**** SUPPLIED INFORMATION ****

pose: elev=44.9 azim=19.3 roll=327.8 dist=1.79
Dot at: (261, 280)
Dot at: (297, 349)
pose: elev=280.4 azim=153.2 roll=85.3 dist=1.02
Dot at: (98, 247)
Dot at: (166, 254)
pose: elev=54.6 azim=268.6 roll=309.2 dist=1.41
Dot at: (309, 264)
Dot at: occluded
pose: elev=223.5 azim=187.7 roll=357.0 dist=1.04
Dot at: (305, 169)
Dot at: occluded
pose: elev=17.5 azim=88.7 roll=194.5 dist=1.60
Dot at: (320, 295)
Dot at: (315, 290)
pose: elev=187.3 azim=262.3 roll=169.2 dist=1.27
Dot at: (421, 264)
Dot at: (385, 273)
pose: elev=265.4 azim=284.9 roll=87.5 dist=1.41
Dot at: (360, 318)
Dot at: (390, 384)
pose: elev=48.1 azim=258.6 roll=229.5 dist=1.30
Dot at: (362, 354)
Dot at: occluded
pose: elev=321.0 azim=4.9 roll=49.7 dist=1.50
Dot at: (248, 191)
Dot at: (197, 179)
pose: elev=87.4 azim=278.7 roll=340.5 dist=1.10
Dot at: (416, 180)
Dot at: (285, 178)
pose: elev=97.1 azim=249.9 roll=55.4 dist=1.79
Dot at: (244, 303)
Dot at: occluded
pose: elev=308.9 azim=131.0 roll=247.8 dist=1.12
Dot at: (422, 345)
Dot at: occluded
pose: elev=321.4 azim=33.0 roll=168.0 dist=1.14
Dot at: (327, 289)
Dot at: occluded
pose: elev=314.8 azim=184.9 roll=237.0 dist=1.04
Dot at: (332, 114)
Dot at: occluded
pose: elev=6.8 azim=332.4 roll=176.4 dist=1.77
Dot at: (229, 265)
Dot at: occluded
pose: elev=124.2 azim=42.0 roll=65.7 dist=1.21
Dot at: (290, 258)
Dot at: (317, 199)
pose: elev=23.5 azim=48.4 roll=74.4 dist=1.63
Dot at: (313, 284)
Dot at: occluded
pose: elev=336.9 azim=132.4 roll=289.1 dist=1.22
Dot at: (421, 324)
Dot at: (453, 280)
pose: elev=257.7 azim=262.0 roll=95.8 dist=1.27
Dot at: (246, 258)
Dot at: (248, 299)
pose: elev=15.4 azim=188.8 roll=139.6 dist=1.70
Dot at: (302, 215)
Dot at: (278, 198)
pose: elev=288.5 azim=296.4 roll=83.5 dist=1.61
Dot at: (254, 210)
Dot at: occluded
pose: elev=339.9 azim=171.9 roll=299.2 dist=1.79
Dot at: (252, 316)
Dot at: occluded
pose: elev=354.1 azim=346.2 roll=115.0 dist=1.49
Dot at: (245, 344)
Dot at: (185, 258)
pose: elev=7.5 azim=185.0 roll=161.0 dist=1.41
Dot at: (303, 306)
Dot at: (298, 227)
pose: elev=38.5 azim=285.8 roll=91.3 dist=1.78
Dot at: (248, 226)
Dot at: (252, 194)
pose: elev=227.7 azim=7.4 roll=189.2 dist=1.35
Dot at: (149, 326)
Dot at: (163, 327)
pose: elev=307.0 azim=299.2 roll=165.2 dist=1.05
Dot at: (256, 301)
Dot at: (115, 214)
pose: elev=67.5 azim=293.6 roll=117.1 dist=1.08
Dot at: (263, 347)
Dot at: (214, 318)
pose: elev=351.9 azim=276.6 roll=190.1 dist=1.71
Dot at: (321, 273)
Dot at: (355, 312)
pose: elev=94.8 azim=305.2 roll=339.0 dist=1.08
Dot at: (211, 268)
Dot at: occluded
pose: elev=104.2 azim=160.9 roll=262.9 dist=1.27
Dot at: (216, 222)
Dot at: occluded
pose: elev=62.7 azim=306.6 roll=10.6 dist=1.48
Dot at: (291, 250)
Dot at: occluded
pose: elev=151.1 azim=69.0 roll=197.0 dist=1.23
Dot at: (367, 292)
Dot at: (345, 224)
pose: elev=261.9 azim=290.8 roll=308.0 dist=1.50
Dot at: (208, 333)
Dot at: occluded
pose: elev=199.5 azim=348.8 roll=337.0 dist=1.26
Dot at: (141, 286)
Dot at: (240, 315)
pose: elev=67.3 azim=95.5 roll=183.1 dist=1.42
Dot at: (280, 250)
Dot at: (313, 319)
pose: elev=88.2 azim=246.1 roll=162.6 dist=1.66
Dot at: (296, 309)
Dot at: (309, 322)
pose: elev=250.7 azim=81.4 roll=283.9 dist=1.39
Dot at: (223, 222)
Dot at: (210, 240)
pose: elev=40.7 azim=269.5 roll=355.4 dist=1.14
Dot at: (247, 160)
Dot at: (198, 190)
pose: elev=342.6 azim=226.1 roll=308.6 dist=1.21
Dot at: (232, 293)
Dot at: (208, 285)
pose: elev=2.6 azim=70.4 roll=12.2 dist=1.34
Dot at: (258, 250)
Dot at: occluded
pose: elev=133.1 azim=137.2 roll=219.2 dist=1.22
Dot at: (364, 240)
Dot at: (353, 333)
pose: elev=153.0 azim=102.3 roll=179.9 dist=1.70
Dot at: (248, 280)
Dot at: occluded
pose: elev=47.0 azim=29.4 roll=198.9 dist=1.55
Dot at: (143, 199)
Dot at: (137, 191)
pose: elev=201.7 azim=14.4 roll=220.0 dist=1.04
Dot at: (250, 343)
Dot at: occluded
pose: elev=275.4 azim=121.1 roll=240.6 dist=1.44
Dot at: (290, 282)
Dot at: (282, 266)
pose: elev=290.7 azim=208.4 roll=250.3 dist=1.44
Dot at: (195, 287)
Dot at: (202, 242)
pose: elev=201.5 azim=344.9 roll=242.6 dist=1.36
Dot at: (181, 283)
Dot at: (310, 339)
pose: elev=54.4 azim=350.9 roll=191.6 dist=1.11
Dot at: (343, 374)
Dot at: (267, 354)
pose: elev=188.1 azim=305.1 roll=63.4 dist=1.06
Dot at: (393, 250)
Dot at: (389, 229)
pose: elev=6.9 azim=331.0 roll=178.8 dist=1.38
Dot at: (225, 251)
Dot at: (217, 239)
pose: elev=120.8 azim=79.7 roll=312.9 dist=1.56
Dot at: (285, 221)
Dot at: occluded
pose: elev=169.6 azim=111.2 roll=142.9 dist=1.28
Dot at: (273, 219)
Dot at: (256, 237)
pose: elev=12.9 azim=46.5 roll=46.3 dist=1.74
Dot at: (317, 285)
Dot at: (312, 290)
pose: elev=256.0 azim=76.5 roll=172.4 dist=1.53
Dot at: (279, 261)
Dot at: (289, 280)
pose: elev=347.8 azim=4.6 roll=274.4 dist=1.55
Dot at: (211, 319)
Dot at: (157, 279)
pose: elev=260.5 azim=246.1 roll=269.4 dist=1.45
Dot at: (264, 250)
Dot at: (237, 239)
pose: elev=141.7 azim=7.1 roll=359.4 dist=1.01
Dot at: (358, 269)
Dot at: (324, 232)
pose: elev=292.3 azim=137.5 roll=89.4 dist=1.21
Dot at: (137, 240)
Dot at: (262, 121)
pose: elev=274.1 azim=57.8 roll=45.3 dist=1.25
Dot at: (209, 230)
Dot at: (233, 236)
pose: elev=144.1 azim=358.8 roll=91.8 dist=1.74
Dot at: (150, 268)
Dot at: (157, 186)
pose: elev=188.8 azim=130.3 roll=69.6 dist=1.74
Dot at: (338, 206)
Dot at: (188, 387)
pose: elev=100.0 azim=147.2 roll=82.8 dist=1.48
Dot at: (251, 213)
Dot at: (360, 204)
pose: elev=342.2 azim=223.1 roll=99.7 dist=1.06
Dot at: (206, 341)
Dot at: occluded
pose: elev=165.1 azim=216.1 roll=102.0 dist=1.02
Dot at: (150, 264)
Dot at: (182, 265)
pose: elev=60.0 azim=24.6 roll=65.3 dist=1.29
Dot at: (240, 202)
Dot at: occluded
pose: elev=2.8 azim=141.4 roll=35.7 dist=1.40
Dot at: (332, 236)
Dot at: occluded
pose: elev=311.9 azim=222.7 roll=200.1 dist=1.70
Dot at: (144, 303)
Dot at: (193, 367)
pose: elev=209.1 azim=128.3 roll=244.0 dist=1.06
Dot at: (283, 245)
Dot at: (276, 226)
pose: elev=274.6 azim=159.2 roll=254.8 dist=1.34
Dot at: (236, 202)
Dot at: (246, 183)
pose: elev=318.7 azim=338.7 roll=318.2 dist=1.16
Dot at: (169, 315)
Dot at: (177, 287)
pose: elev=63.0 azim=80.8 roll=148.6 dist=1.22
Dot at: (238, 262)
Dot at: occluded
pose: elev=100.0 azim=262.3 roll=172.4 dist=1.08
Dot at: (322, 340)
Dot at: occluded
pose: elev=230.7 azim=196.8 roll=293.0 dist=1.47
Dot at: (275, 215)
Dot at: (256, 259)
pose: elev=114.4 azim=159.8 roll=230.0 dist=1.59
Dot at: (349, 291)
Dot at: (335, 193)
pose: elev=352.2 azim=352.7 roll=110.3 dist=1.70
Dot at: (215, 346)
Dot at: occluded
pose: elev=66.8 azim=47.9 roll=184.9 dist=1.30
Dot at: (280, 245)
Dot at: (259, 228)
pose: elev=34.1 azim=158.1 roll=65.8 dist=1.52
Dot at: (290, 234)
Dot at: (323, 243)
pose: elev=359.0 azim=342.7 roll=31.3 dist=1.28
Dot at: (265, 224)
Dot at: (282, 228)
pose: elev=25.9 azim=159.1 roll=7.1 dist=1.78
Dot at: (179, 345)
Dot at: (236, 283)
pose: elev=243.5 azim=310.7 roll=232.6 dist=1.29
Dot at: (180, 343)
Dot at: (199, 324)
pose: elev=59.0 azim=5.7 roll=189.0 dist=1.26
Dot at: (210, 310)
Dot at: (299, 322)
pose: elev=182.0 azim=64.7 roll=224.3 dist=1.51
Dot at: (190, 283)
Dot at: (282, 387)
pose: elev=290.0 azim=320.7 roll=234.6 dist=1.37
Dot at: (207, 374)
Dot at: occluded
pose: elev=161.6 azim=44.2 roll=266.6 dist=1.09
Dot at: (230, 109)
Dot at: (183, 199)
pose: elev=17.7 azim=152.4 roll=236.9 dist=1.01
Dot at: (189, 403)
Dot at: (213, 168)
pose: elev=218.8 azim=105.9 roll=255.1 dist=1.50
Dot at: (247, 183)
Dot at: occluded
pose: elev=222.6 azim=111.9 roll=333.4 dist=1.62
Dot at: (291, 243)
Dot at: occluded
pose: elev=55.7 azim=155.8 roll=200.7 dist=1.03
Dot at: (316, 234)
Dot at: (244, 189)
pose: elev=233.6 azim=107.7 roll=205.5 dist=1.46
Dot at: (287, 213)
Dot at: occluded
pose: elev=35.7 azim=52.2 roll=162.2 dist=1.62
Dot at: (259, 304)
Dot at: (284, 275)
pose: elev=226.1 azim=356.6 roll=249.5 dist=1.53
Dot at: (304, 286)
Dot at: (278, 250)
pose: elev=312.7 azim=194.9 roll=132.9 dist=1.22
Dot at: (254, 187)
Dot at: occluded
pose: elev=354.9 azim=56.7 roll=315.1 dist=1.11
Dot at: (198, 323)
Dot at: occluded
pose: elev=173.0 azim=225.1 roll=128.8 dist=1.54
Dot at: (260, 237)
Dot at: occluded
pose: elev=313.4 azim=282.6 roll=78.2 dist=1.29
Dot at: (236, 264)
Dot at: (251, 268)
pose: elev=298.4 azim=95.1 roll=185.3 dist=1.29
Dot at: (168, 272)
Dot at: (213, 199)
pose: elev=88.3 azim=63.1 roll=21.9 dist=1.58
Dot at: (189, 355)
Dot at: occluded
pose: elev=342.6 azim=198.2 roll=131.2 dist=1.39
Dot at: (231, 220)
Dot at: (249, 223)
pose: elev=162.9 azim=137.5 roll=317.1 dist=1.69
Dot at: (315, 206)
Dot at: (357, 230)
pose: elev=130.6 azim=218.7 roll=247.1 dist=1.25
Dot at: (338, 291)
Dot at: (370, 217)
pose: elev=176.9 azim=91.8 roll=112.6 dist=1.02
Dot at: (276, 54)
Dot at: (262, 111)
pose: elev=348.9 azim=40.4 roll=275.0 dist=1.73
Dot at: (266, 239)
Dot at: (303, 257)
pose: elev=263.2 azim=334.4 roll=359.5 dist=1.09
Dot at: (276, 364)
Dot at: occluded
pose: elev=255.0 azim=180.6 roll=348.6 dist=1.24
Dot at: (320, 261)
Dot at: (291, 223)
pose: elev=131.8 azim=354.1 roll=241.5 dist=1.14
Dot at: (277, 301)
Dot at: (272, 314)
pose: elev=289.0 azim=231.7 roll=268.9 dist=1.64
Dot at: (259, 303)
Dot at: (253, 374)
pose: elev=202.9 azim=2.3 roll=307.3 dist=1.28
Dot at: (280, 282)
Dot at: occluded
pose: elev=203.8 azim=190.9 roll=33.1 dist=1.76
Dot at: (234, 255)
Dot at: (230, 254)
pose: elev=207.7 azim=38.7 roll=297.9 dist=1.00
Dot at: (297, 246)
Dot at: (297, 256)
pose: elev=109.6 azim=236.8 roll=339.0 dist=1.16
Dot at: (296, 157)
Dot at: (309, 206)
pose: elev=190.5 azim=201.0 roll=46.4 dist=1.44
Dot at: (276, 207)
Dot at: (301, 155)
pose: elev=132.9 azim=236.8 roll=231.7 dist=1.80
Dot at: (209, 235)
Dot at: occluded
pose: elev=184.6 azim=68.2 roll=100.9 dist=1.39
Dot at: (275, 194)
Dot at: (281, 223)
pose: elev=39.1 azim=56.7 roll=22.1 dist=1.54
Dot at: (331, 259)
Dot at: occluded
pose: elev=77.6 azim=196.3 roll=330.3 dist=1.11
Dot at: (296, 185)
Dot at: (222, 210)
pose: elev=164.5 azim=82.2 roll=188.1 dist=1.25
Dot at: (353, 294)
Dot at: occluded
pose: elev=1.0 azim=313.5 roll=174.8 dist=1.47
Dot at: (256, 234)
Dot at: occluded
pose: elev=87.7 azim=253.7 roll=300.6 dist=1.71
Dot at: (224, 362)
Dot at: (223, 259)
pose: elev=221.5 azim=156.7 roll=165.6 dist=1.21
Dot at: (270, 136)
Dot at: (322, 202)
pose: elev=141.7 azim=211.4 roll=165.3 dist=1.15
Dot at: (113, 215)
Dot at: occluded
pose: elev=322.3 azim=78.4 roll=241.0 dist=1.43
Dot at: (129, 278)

****

### WHAT TO WORK ON:
Arrange the lines as a Markdown table with the columns Row and Line, numbering each line and leaving out blank lines. Begin with the line containing "pose: elev=77.6 azim=196.3" and continue through the end of the material.

### FINAL RESULT:
| Row | Line |
|---|---|
| 1 | pose: elev=77.6 azim=196.3 roll=330.3 dist=1.11 |
| 2 | Dot at: (296, 185) |
| 3 | Dot at: (222, 210) |
| 4 | pose: elev=164.5 azim=82.2 roll=188.1 dist=1.25 |
| 5 | Dot at: (353, 294) |
| 6 | Dot at: occluded |
| 7 | pose: elev=1.0 azim=313.5 roll=174.8 dist=1.47 |
| 8 | Dot at: (256, 234) |
| 9 | Dot at: occluded |
| 10 | pose: elev=87.7 azim=253.7 roll=300.6 dist=1.71 |
| 11 | Dot at: (224, 362) |
| 12 | Dot at: (223, 259) |
| 13 | pose: elev=221.5 azim=156.7 roll=165.6 dist=1.21 |
| 14 | Dot at: (270, 136) |
| 15 | Dot at: (322, 202) |
| 16 | pose: elev=141.7 azim=211.4 roll=165.3 dist=1.15 |
| 17 | Dot at: (113, 215) |
| 18 | Dot at: occluded |
| 19 | pose: elev=322.3 azim=78.4 roll=241.0 dist=1.43 |
| 20 | Dot at: (129, 278) |